El retrato se movió para dejarlos pasar, y los tres se atropellaron para entrar en la sala común, desplomándose en los sillones que acompañaban la chimenea.
Pasó un buen rato antes de que Ron se dispusiera a quebrar aquel silencio enloquecedor.
—¿Qué pretenden, teniendo una cosa así encerrada en el colegio? —suspiró finalmente, haciendo patente que se encontraba completamente despistado.
Hermione, que llevaba un buen rato rumiando lo que había visto, se sorprendió de haber sido la única en haberse dado cuenta de ello.
—Tú no usas los ojos, ¿verdad? —sentenció con algo de mal humor—. ¿No has visto lo que había debajo de él?
El pelirrojo hizo rodar los ojos con absoluto fastidio.
—No le he mirado los pies, estaba demasiado entretenido con sus cabezas —le echó en cara con el mismo tono de voz—. ¡Por si no te has dado cuenta, tenía tres!
—Estaba encima de una trampilla. No está ahí por accidente: es evidente que está vigilando algo —les dijo ella, poniéndose en pie y mirándolos indignada—. Y ahora, con vuestro permiso, me voy a la cama antes de que se os ocurra otra genial idea y nos maten... o peor: nos expulsen.

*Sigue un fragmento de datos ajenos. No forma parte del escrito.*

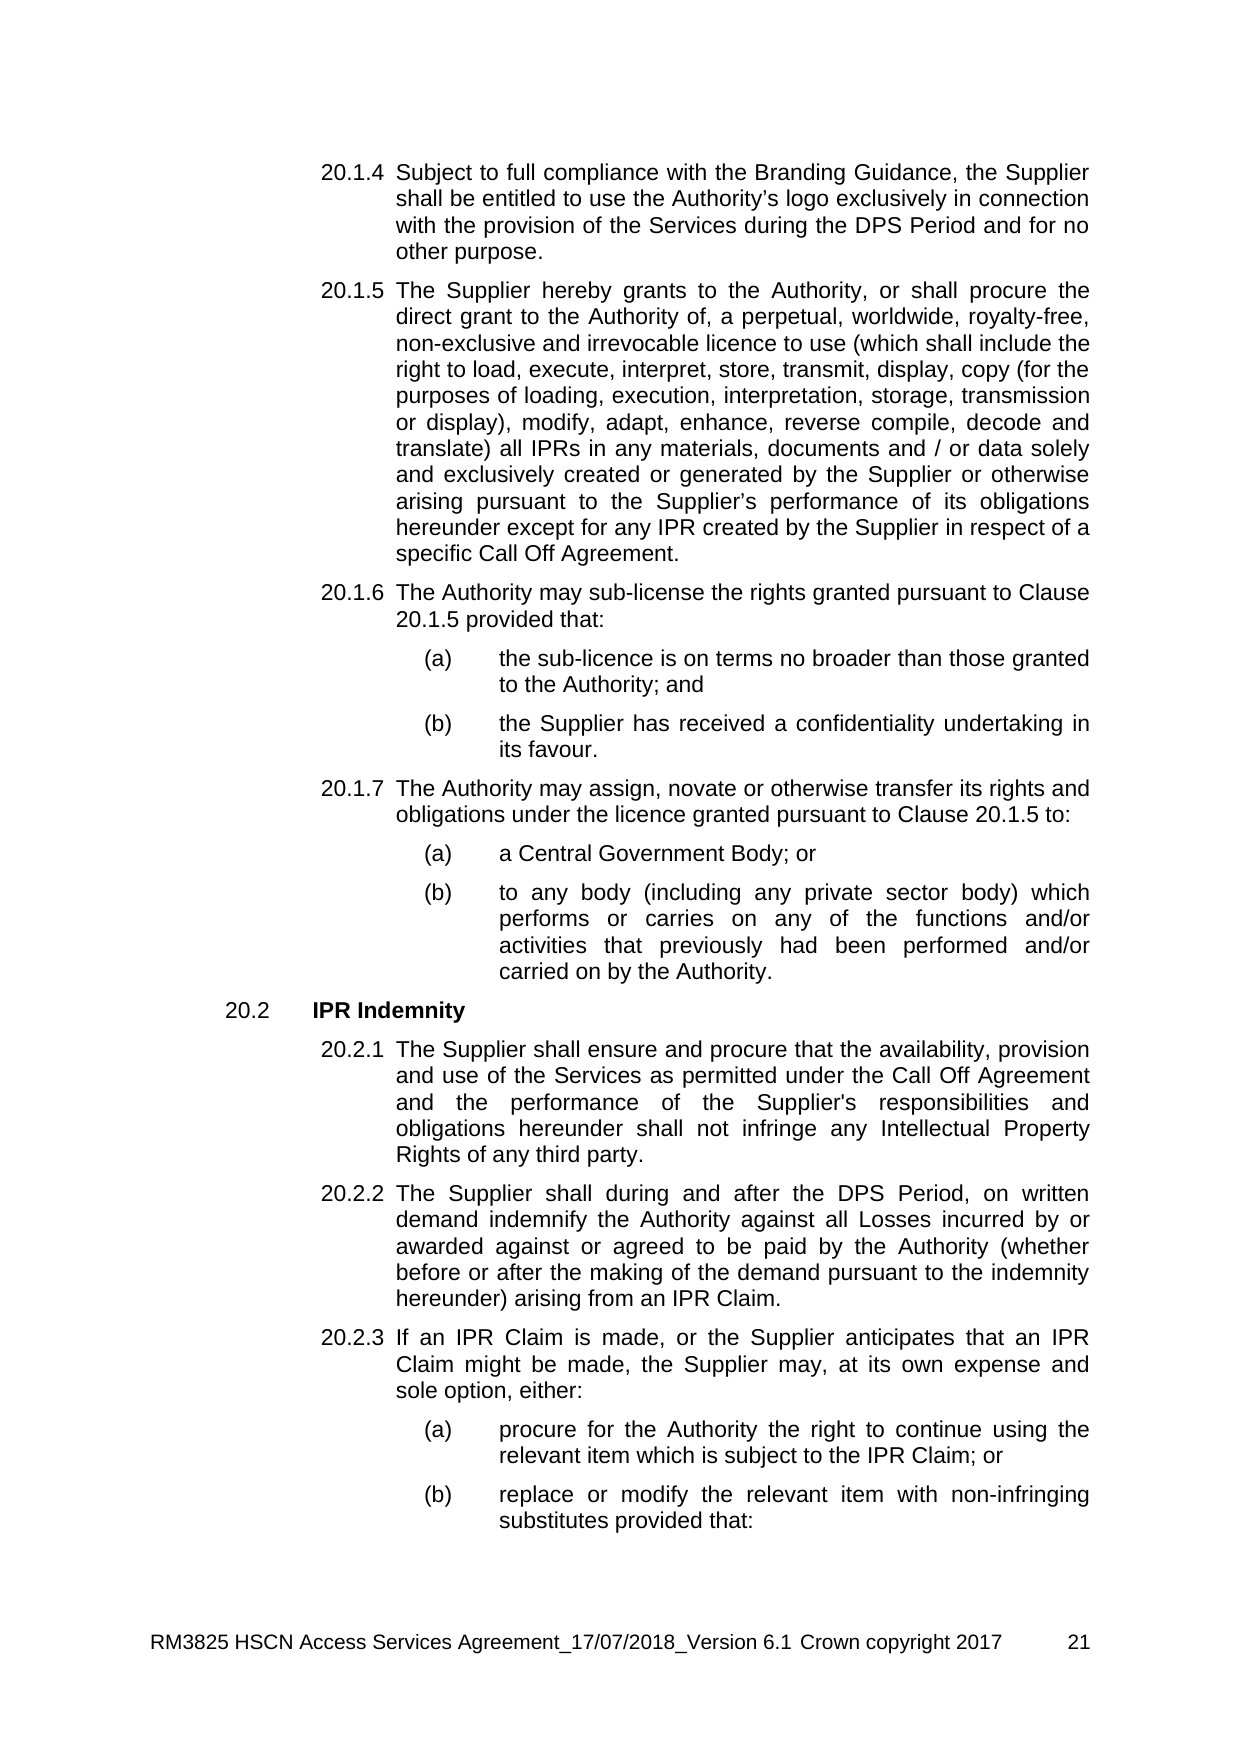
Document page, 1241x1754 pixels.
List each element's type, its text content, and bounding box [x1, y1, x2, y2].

Sin esperar ninguna clase de réplica por su parte, Hermione ascendió la escalera de caracol que conducía hasta las habitaciones, se adentró en su dormitorio y se percató de que las camas de sus compañeras se encontraban vacías. Después de todo lo que había vivido, suspiró con fuerza, aprovechando la calma sagrada que reinaba en el espacio.
Con algo más de tranquilidad, se adentró en el baño compartido y se dio una ducha con la que intentó hacer desaparecer todo rastro de temor que todavía albergara en ella. Sintiéndose algo reconfortada, se vistió con su pijama de lana encarnada y se dejó arropar entre las sábanas de su catre, evitando el frío exterior. Con pocas ganas, acogió su libro de Pociones para repasar las últimas lecciones, e inevitablemente surgió en su cabeza la impoluta imagen del profesor Snape.
Enseguida se dio cuenta de que, gracias a la compañía de sus amigos y, sobretodo, al gran misterio que acababan de descubrir, apenas había tenido tiempo para dedicar sus pensamientos y su odio desmedido hacia el murciélago de las mazmorras.
Sin poder evitarlo sonrió, satisfecha consigo misma.